--- ИСТОЧНИК ---

Хочется несколько слов сказать о сюжете и о характерах героев и о России ХIХ века глазами Александры Стреляной и её команды. Я уже указывал на то, что в фильме от бунинского текста и сюжета мало что осталось. Тут я не могу быть столь же категоричным, как в обсуждении различной несуразицы с покосами и ягодами. Материя тонкая. В наше время сплошь и рядом художественный фильм оказывается очень далёким по содержанию от первоисточника, от произведения, по мотивам которого фильм снят. Есть множество примеров, когда такие фильмы становятся событиями, гораздо более заметными, чем первоисточник. Само по себе новое толкование знакомого материала – это привычное явление. Это норма. Но фильм Александры Стреляной – это нечто иное, нежели чем просто вольное толкование. В этом фильме, на мой взгляд, кроме очевидных нестыковок, описанных выше, существует подмена смысла. Попробую объяснить.

Начну издалека. Повесть Ивана Алексеевича Бунина «Суходол», сразу после её выхода в свет, в основном была встречена обществом очень тепло, но были и весьма нелестные отзывы. Бунина обвиняли чуть ли не в симпатии к крепостничеству. Конечно же, всё это – совершенно безосновательные обвинения. Но логику обвинителей понять можно. Причина проста. Помещиков-крепостников, своего деда, отца, дядю, и время их молодости, их благополучия, их рассвета, Иван Алексеевич описывает с определённой ностальгией, с любовью. Но это – любовь к своим предкам, отнюдь не любовь к крепостному праву. Крепостничество – сложная тема. В любом случае, оно часть нашей истории, назад уже не отмотаешь и не перепишешь набело. Точно так же и Александра Сергеевича Пушкина можно в крепостники записать. По формальным признакам он подходит. Да и много ещё кого. Бунин чувствовал неразрывную связь со временем своих дедушек и бабушек, временем Пушкина, временем своего родственника, поэта Жуковского, и естественно не мог не ностальгировать, не мечтать о том «золотом веке».

---

**ЗАДАНИЯ**
A. Ответьте по отрывку о фильме по повести «Суходол»:
(i) Кто снял фильм, о котором идёт речь?
(ii) В чём обвиняли Бунина после выхода повести?
(iii) Какой поэт назван родственником Бунина?
B. Продолжите отрывок о фильме по повести «Суходол» начиная с места, где он обрывается.

--- ИСХОДНЫЕ ДАННЫЕ ---

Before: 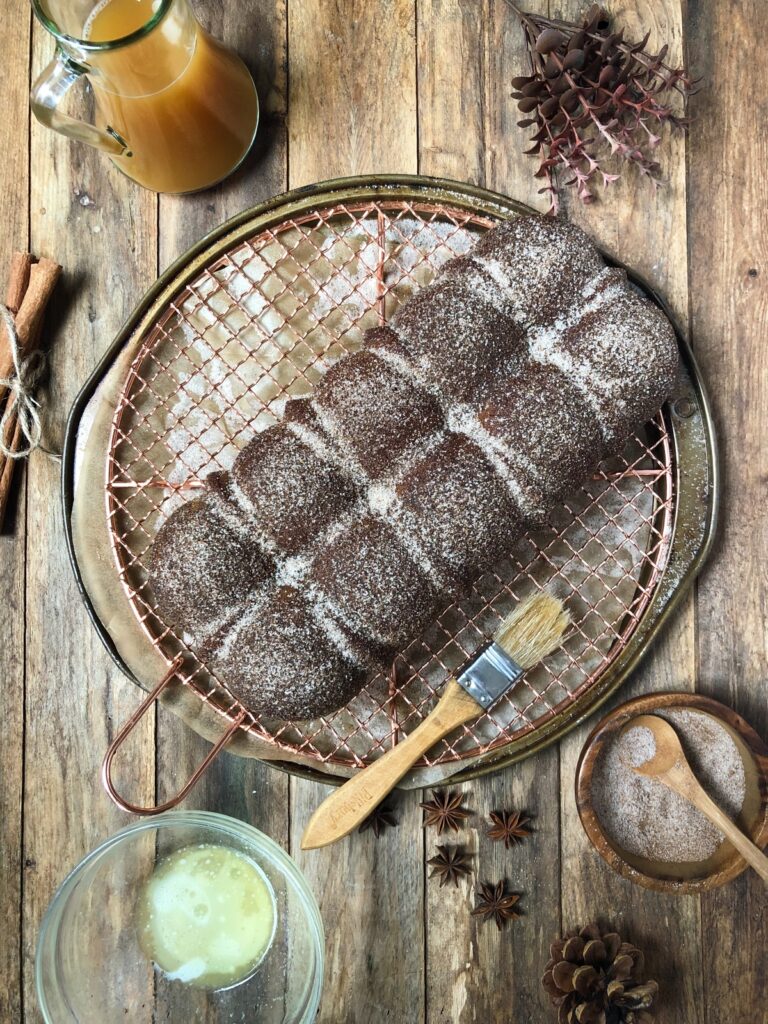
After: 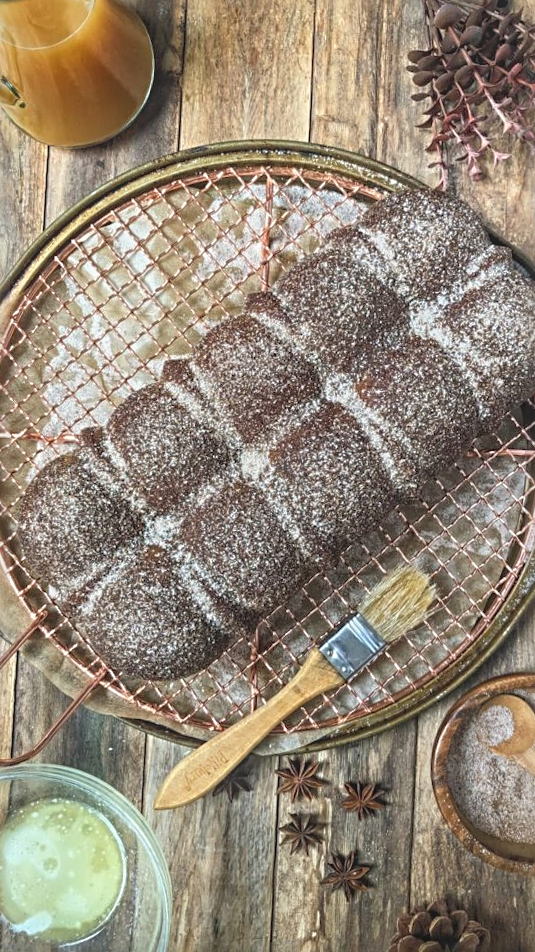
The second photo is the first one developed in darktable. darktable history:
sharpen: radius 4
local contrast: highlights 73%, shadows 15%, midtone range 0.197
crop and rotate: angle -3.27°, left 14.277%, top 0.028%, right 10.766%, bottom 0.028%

---
--- ИСХОДНЫЕ ДАННЫЕ ---

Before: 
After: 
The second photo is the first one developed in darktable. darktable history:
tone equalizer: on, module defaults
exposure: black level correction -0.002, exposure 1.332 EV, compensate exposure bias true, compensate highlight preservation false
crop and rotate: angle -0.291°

---

**ОТВЕТЫ ПО ЗАДАНИЯМ**
A.
(i) Александра Стреляная со своей командой.
(ii) Чуть ли не в симпатии к крепостничеству.
(iii) Жуковский.

B.
Вот что пишет Иван Алексеевич о молодости своей матери, Людмилы Александровны в эссе «Думая о Пушкине»: «Ничего для моих детских, отро¬ческих мечтаний не могло быть прекрасней, поэтичней ее молодости и того мира, где росла она, где в усадьбах было столько чудесных альбомов с пушкинскими стихами, и как же было не обожать и мне Пушкина и обожать не просто, как поэта, а как бы еще и своего, нашего?». Собственно, вся повесть «Суходол» этим обожанием пропитана, и мыслию, что нет, и не могло быть прекрасней и поэтичней времён бабушкиных и дедушкиных. Но «Суходол» – это не елей, не взгляд сквозь розовые очки. «Суходол» – это детские грёзы писателя. Арина Родионовна вдохновила Александра Сергеевича Пушкина на цикл сказок, а у Ивана Алексеевича была своя Арина Родионовна. В «Руслане и Людмиле» – чудеса и леший бродит, а в «Суходоле» – почерневший образ Меркурия Смоленского, обезглавленного, с собственной головой в руках, филин, ухающий по ночам под самыми окнами, великие громы с огненными змеями молний, тёмный и сумрачный суходольский дом из почерневших дубовых брёвен, и главное, обитатели этого дома, описанные поэтично, страстно, увлекательно. Можно сказать, что эта повесть есть хроника увядания русской усадьбы. И здесь речь идёт не только о дворянском семействе, речь идёт обо всех живущих в усадьбе и ближайшей деревне, о дворне, о крестьянах.

Точно так же, как пушкинский роман в стихах «Евгений Онегин» – не только гениальная поэзия, запоминающиеся образы и лёгкие, летящие строфы, это, кроме всего прочего, энциклопедия, исторический документ, касающийся определённой эпохи, «Суходол» помимо огромной художественной ценности, так же важен и интересен в качестве исторического документа. Повторяю, это документ, это хроника, объективная и подробная. И речь в этом документе идёт о том, что стало с внуками Онегиных, Ленских, Ростовых, Болконских, может быть не с ними, с их соседями, но в общем и целом о том, как изменялась Россия, уклад жизни в России, о том, что «за полвека почти исчезло с лица земли целое сословие, что столько выродилось, сошло с ума, наложило руки на себя, спилось, опустилось и просто потерялось где-то!». В бунинском «Суходоле» показана динамика этого саморазрушения, в «Суходоле» Александры Стреляной речь идёт в основном о взрослении дворовой Натальи и апофеоз этой истории, сцена изнасилования Натальи Юшкой.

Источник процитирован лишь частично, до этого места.